start

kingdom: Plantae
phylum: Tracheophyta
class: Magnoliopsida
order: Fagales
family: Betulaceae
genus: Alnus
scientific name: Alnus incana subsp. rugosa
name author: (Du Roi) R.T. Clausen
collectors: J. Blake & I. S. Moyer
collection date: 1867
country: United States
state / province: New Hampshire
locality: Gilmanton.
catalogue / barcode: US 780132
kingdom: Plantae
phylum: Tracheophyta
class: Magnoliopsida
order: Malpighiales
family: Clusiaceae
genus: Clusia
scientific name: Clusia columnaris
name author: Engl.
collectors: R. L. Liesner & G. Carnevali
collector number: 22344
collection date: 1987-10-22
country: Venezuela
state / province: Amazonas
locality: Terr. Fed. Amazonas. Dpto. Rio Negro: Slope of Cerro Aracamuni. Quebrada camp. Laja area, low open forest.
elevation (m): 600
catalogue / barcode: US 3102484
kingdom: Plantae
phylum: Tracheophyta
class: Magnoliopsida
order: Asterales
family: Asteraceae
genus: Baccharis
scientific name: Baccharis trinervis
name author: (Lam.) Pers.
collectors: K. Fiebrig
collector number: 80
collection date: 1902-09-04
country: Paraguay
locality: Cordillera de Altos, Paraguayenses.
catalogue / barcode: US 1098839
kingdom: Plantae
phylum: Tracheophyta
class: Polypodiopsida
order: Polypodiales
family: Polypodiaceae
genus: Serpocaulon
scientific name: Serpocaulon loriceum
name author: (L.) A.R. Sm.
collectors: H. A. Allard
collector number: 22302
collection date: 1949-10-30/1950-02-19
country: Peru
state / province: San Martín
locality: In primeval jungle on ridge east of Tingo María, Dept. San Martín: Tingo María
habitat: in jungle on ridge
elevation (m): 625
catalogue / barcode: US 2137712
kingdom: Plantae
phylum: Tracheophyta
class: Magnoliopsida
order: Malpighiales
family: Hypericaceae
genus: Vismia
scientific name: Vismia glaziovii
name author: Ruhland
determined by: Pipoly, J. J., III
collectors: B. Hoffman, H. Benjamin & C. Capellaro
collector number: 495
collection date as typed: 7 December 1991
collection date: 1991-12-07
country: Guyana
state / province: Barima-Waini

end

--- Do this ---
Give back every line of the items above as a JSON list of strings, with one string for each line and no blank lines.

--- Reply to the task ---
[
  "kingdom: Plantae",
  "phylum: Tracheophyta",
  "class: Magnoliopsida",
  "order: Fagales",
  "family: Betulaceae",
  "genus: Alnus",
  "scientific name: Alnus incana subsp. rugosa",
  "name author: (Du Roi) R.T. Clausen",
  "collectors: J. Blake & I. S. Moyer",
  "collection date: 1867",
  "country: United States",
  "state / province: New Hampshire",
  "locality: Gilmanton.",
  "catalogue / barcode: US 780132",
  "kingdom: Plantae",
  "phylum: Tracheophyta",
  "class: Magnoliopsida",
  "order: Malpighiales",
  "family: Clusiaceae",
  "genus: Clusia",
  "scientific name: Clusia columnaris",
  "name author: Engl.",
  "collectors: R. L. Liesner & G. Carnevali",
  "collector number: 22344",
  "collection date: 1987-10-22",
  "country: Venezuela",
  "state / province: Amazonas",
  "locality: Terr. Fed. Amazonas. Dpto. Rio Negro: Slope of Cerro Aracamuni. Quebrada camp. Laja area, low open forest.",
  "elevation (m): 600",
  "catalogue / barcode: US 3102484",
  "kingdom: Plantae",
  "phylum: Tracheophyta",
  "class: Magnoliopsida",
  "order: Asterales",
  "family: Asteraceae",
  "genus: Baccharis",
  "scientific name: Baccharis trinervis",
  "name author: (Lam.) Pers.",
  "collectors: K. Fiebrig",
  "collector number: 80",
  "collection date: 1902-09-04",
  "country: Paraguay",
  "locality: Cordillera de Altos, Paraguayenses.",
  "catalogue / barcode: US 1098839",
  "kingdom: Plantae",
  "phylum: Tracheophyta",
  "class: Polypodiopsida",
  "order: Polypodiales",
  "family: Polypodiaceae",
  "genus: Serpocaulon",
  "scientific name: Serpocaulon loriceum",
  "name author: (L.) A.R. Sm.",
  "collectors: H. A. Allard",
  "collector number: 22302",
  "collection date: 1949-10-30/1950-02-19",
  "country: Peru",
  "state / province: San Martín",
  "locality: In primeval jungle on ridge east of Tingo María, Dept. San Martín: Tingo María",
  "habitat: in jungle on ridge",
  "elevation (m): 625",
  "catalogue / barcode: US 2137712",
  "kingdom: Plantae",
  "phylum: Tracheophyta",
  "class: Magnoliopsida",
  "order: Malpighiales",
  "family: Hypericaceae",
  "genus: Vismia",
  "scientific name: Vismia glaziovii",
  "name author: Ruhland",
  "determined by: Pipoly, J. J., III",
  "collectors: B. Hoffman, H. Benjamin & C. Capellaro",
  "collector number: 495",
  "collection date as typed: 7 December 1991",
  "collection date: 1991-12-07",
  "country: Guyana",
  "state / province: Barima-Waini"
]